Oh, ce n’est pas facile. J’en conviens. S’il ne s’agissait que d’une échéance, une seule bataille, aussi difficile soit-elle, peut-être que plus de gens seraient prêts à la livrer. Mais c’est une guerre, sans pitié et sans fin, un combat sans cesse renouvelé. C’est ce qui le rend si épuisant et si effrayant. Sitôt un obstacle levé, il faudra recommencer. On perdra des batailles. Et il est utile qu’on en perde. Parce que nous devons apprendre à garder le regard fixé sur notre montagne tout en avançant au milieu d’un marais.

C’est pour ça que je n’ai plus de temps à passer à me demander ce qui se passera si j’échoue. Ni de patience pour ça.

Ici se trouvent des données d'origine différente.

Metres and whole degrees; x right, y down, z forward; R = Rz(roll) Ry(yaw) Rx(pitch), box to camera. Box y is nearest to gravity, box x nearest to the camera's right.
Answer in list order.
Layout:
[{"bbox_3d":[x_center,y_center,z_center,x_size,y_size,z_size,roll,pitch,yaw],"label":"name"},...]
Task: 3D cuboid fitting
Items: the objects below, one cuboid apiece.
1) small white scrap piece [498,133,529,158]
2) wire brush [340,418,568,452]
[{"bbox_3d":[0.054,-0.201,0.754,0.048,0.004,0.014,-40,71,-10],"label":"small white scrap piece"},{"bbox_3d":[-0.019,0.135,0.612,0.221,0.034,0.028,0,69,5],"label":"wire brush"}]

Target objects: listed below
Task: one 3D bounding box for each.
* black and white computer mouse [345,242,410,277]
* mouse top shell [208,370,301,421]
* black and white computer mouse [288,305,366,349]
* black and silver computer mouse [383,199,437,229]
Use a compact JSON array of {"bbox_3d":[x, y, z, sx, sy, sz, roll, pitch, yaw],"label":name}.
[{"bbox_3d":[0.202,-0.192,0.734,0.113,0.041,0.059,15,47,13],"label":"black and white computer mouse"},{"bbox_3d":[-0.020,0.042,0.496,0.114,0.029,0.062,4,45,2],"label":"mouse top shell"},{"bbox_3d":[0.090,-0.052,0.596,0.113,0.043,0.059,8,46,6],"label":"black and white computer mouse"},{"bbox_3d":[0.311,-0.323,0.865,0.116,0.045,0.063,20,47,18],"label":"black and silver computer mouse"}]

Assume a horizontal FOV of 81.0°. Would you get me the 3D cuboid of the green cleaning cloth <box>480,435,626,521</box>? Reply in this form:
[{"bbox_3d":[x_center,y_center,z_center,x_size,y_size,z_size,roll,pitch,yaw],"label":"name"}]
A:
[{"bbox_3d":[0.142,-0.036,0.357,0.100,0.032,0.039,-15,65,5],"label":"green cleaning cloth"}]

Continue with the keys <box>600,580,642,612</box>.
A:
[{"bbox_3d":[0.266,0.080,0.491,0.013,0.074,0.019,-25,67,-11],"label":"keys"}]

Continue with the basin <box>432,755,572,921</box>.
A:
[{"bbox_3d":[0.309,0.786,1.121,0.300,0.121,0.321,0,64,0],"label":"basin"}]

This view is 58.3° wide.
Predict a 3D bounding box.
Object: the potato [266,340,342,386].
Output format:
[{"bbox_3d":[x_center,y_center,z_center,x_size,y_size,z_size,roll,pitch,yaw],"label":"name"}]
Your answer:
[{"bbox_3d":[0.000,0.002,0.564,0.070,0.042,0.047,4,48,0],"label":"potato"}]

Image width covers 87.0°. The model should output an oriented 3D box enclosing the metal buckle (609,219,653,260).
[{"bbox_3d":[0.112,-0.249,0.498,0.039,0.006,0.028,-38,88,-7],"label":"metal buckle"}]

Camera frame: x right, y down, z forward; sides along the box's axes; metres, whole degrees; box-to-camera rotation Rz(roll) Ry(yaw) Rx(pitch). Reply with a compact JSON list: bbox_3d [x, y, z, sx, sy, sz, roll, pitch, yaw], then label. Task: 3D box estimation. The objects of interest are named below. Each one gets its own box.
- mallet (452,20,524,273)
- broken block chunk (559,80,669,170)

Maintenant je m’entoure de gens qui osent savoir ce qu’ils veulent et prendre les mains tendues quand elles se présentent. Et plus je le fais, plus je me rends compte qu’on n’est pas seul, et c’est génial. Le monde qui se met en place pour nous permettre de la vaincre, la résistance interne. Et qui vient t’encourager dans cette certitude : on la racontera cette histoire.

Comme dirait Alexandre Astier, « Apporter la lumière c’est pour que tout le monde y voie. si c’est juste pour ma tronche, je vois pas l’intérêt. »

De la part d’une workhaholic épuisée, mais heureuse : merci d’être là.